During the week, the F-350 was used for work. Eventually, maybe eight years ago, it got parked after being replaced. It had been used rigorously and showed its age. About six years ago, Atkinson bought it from his father and set out to get it restored.
“It was a rot box,” he said, explaining that he canvassed restoration shops to get an idea of the job would take and searched out parts.
“It took forever for it to get done. There were some shops that I took it from. I said, ‘You’re taking too long on it. You’re spending money and you’re not getting any result on it’ because people were taking it on as a project because of the sentimental value. They knew they had me hooked. But then when it came time to deliver, it wasn’t happening. The work was going really slow on it.”
Atkinson finally took it to Hillside Auto in Beacon Falls. The body was restored and the drive train rebuilt. “It was a long process but it was really exciting,” he said.
The job was completed about a little less than a year ago and, of course, Atkinson had to show if off to his father.
“It was unbelievable. I wound up going to his house and he happened to be outside. He heard it coming up the hill,” Atkinson said, “and then I pulled into the driveway and he was speechless. He could not believe seeing the truck from being brand new, how he had used it all these years, and (how) it sat and was all rusty and rotted to what it had turned into.”
It was only natural that they’d go for a ride. “I just handed him the keys for him to drive and we went back down memory lane – all the places he went; the side jobs; we passed Home Depot, he’d always be down there. It really brought a lot of memories to him. It was a really, really unbelievable experience cause I was in the passenger seat again and he was driving.”

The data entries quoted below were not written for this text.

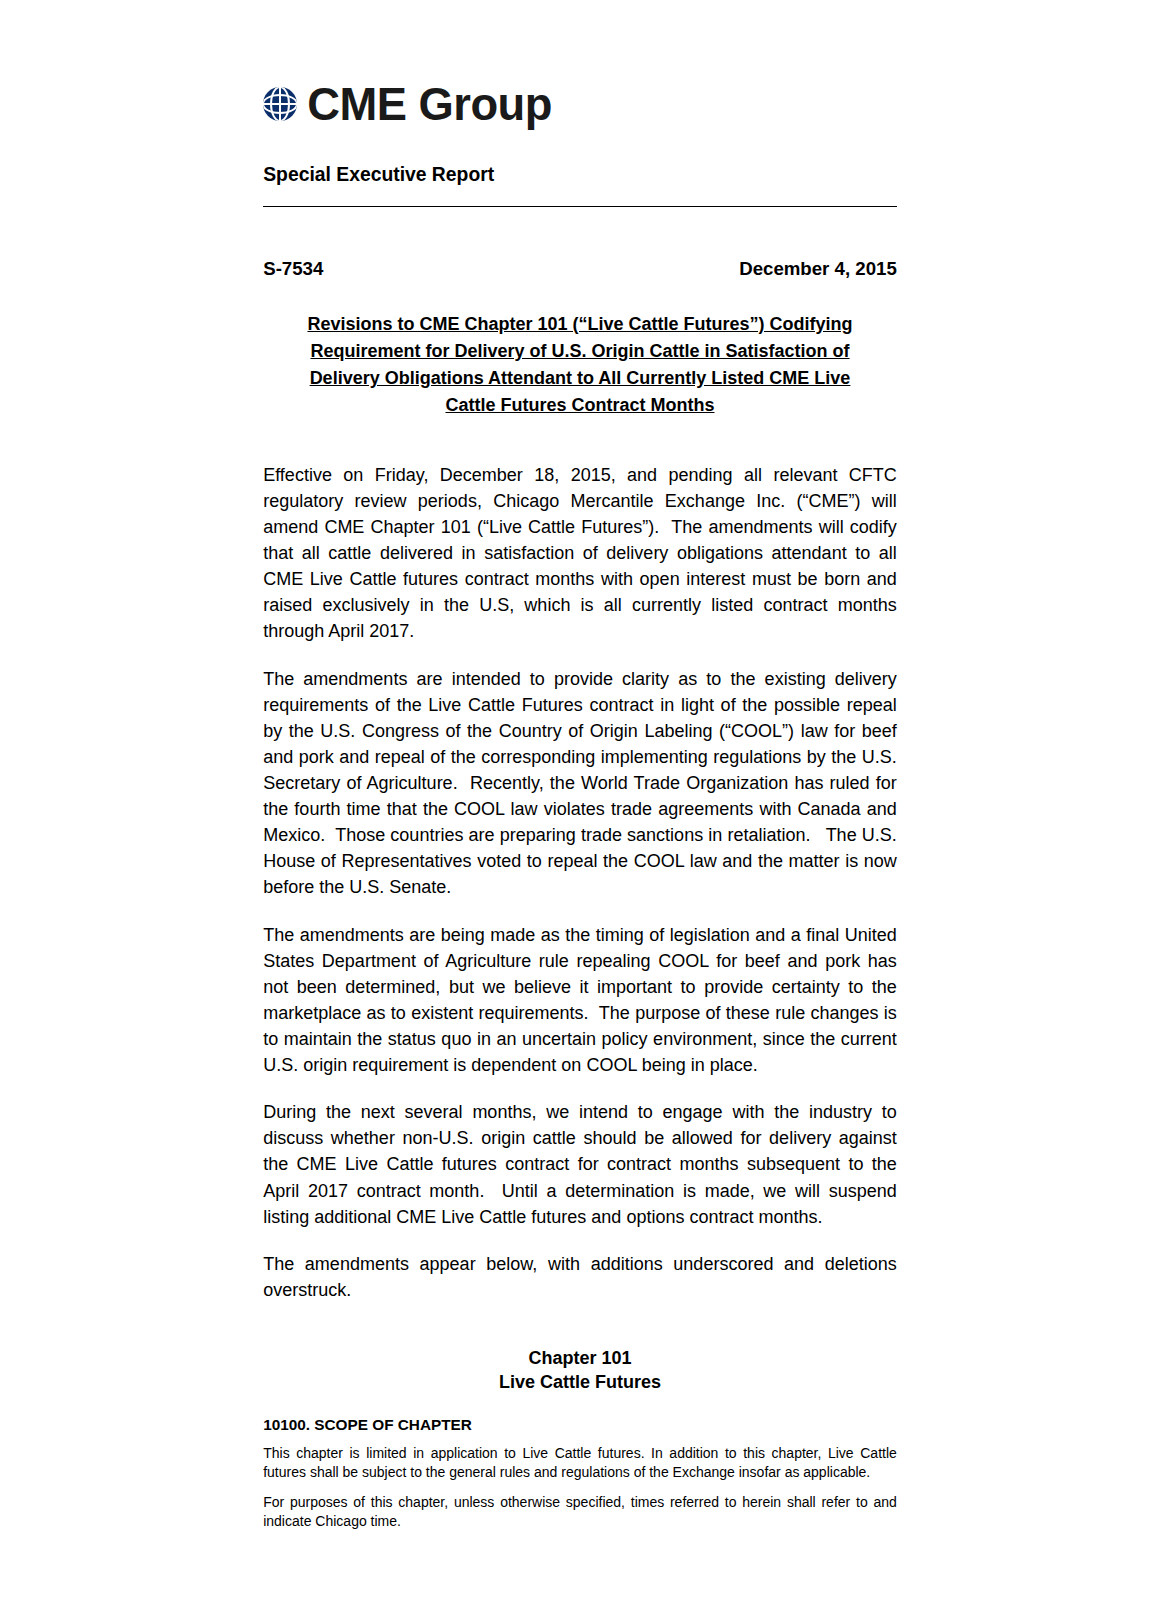CME Group
Special Executive Report
S-7534 December 4, 2015
Revisions to CME Chapter 101 (“Live Cattle Futures”) Codifying Requirement for Delivery of U.S. Origin Cattle in Satisfaction of Delivery Obligations Attendant to All Currently Listed CME Live Cattle Futures Contract Months
Effective on Friday, December 18, 2015, and pending all relevant CFTC regulatory review periods, Chicago Mercantile Exchange Inc. (“CME”) will amend CME Chapter 101 (“Live Cattle Futures”). The amendments will codify that all cattle delivered in satisfaction of delivery obligations attendant to all CME Live Cattle futures contract months with open interest must be born and raised exclusively in the U.S, which is all currently listed contract months through April 2017.
The amendments are intended to provide clarity as to the existing delivery requirements of the Live Cattle Futures contract in light of the possible repeal by the U.S. Congress of the Country of Origin Labeling (“COOL”) law for beef and pork and repeal of the corresponding implementing regulations by the U.S. Secretary of Agriculture. Recently, the World Trade Organization has ruled for the fourth time that the COOL law violates trade agreements with Canada and Mexico. Those countries are preparing trade sanctions in retaliation. The U.S. House of Representatives voted to repeal the COOL law and the matter is now before the U.S. Senate.
The amendments are being made as the timing of legislation and a final United States Department of Agriculture rule repealing COOL for beef and pork has not been determined, but we believe it important to provide certainty to the marketplace as to existent requirements. The purpose of these rule changes is to maintain the status quo in an uncertain policy environment, since the current U.S. origin requirement is dependent on COOL being in place.
During the next several months, we intend to engage with the industry to discuss whether non-U.S. origin cattle should be allowed for delivery against the CME Live Cattle futures contract for contract months subsequent to the April 2017 contract month. Until a determination is made, we will suspend listing additional CME Live Cattle futures and options contract months.
The amendments appear below, with additions underscored and deletions overstruck.
Chapter 101 Live Cattle Futures
10100. SCOPE OF CHAPTER
This chapter is limited in application to Live Cattle futures. In addition to this chapter, Live Cattle futures shall be subject to the general rules and regulations of the Exchange insofar as applicable.
For purposes of this chapter, unless otherwise specified, times referred to herein shall refer to and indicate Chicago time.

The F-350 has been driven 220,000 miles but it looks fresh now. Atkinson has lifted it and added larger tires, and its license plate is the original one that his father got. While he won’t take it out in the rain, Atkinson does use it for the purpose that it was intended. “It’s just a pleasure truck, but I still go to Home Depot with it,” he said.
(A version of this story originally ran in the “Republican-American” newspaper on March 10, 2024.)